A large transport ship according to a third aspect of the present invention comprises a bow, a stern, and a ship bottom, and the stern comprises a propulsion mechanism and an elevator which raises and lowers the propulsion mechanism in a vertical direction.
According to the large transport ship of this third aspect, when the draft is comparatively shallow when the ship is in an unloaded state, by lowering the propulsion mechanism, it is possible to fully submerge the propulsion mechanism, and thereby avoid the problem of propeller racing with greater certainty. Conversely, when the draft is comparatively deep when the ship is fully loaded, by raising the propulsion mechanism, the propulsion mechanism can be moved away from the sea floor sufficiently to allow navigation in shallow water. Furthermore, an added benefit of moving the propeller away from the hull by lowering the propulsion mechanism is that the effects of vibration on the hull caused by the propeller can be reduced.

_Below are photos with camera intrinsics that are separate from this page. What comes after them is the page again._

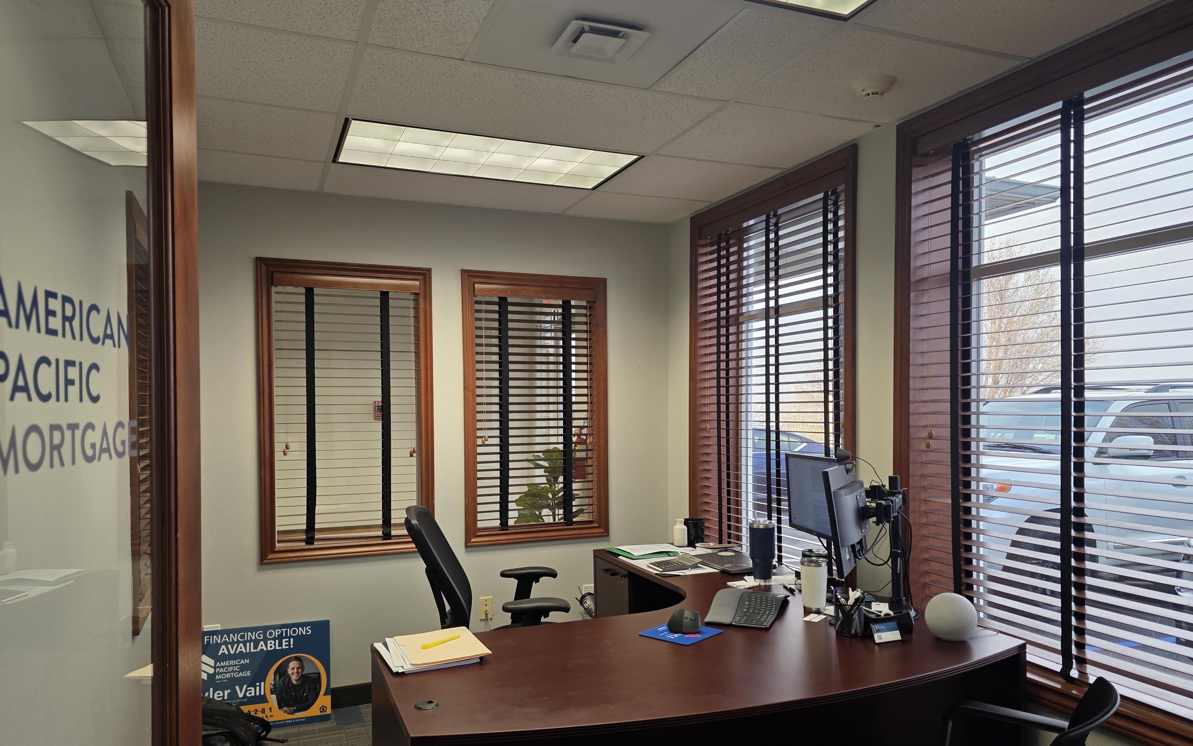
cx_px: 598
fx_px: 813
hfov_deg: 72.6
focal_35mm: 25
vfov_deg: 49.2
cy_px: 410
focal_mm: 6.3
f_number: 1.7
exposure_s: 1/120
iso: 80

In the first or second aspect, the stern may comprise a propulsion mechanism and an elevator which raises and lowers the propulsion mechanism in a vertical direction.
In this case, in the same manner as the third aspect, when the draft is comparatively shallow when the ship is in an unloaded state, by lowering the propulsion mechanism, it is possible to fully submerge the propulsion mechanism, and thereby avoid the problem of propeller racing with greater certainty. Conversely, when the draft is comparatively deep when the ship is fully loaded, by raising the propulsion mechanism, the propulsion mechanism can be moved away from the sea floor sufficiently to allow navigation in shallow water. Furthermore, an added benefit of moving the propeller away from the hull by lowering the propulsion mechanism is that the effects of vibration on the hull caused by the propeller can be reduced.

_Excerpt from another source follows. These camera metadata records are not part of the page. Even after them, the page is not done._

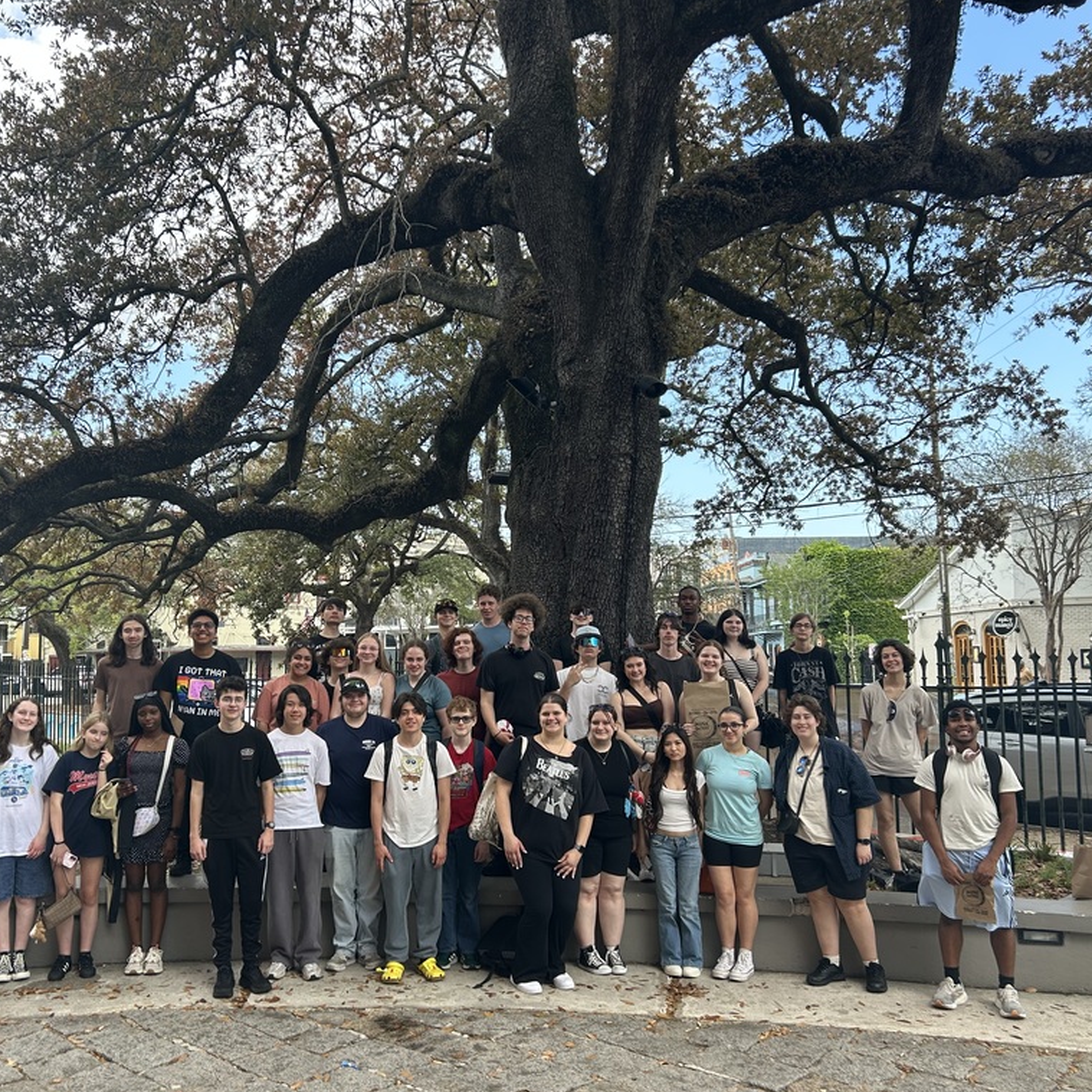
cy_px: 547
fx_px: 1106
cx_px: 482
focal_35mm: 31
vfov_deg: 52.5
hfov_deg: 52.4
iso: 50
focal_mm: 5.7
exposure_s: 1/484
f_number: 1.5
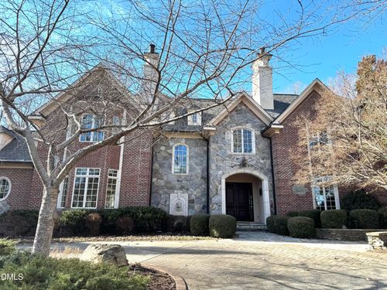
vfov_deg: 56.8
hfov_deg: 71.6
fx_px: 268
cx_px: 194
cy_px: 145
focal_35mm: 24
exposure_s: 1/1311
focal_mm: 6.76
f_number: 1.78
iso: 80
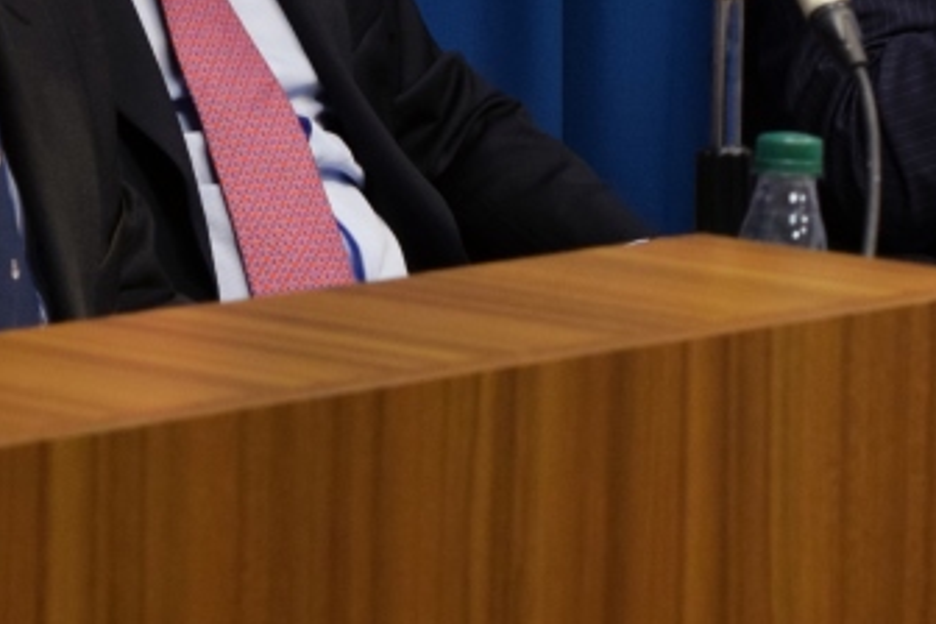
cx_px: 1223
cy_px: -291
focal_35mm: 252
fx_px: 6539
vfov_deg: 5.4
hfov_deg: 8.1
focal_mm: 55
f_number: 5.6
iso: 1000
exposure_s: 1/60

A large transport ship according to a fourth aspect of the present invention, either one of a ship bottom, and a ship bottom together with lower side sections of the ship, comprises a buoyancy generator which can be filled with gas.

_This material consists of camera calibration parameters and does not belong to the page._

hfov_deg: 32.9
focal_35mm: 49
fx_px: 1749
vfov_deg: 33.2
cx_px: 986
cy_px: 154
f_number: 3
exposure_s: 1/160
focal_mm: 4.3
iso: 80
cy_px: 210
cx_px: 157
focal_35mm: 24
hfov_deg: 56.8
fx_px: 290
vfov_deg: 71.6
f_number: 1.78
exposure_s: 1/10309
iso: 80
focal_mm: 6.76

According to the large transport ship of the fourth aspect, when the ship is in a fully loaded state, it is possible to ensure sufficient buoyancy by filling the buoyancy generator with gas, and furthermore, when the ship is in an unloaded state, by employing a construction in which sea water can flow freely through the buoyancy generator without stagnating, the buoyancy can be decreased and the draft further deepened, and furthermore, marine species are not transported to other sea areas. Consequently, it is possible to control the draft with a greater degree of flexibility according to the state of the load, for example whether the ship is fully loaded or empty, while also preventing the transportation of marine species.
In the large transport ship according to the first, second, or third aspect, either one of the ship bottom, and the ship bottom together with lower side sections of the ship, comprise a buoyancy generator which can be filled with gas.
In this case, in the same manner as the fourth aspect, when the ship is in a fully loaded state, it is possible to ensure sufficient buoyancy by filling the buoyancy generator with gas, and furthermore, when the ship is in an unloaded state, by employing a construction in which sea water can flow freely through the buoyancy generator without stagnating, the buoyancy can be decreased and the draft further deepened, and moreover, marine species are not transported to other sea areas. Consequently, it is possible to control the water level with a greater degree of flexibility according to the state of the load, for example whether the ship is fully loaded or empty, while also preventing the transportation of marine species.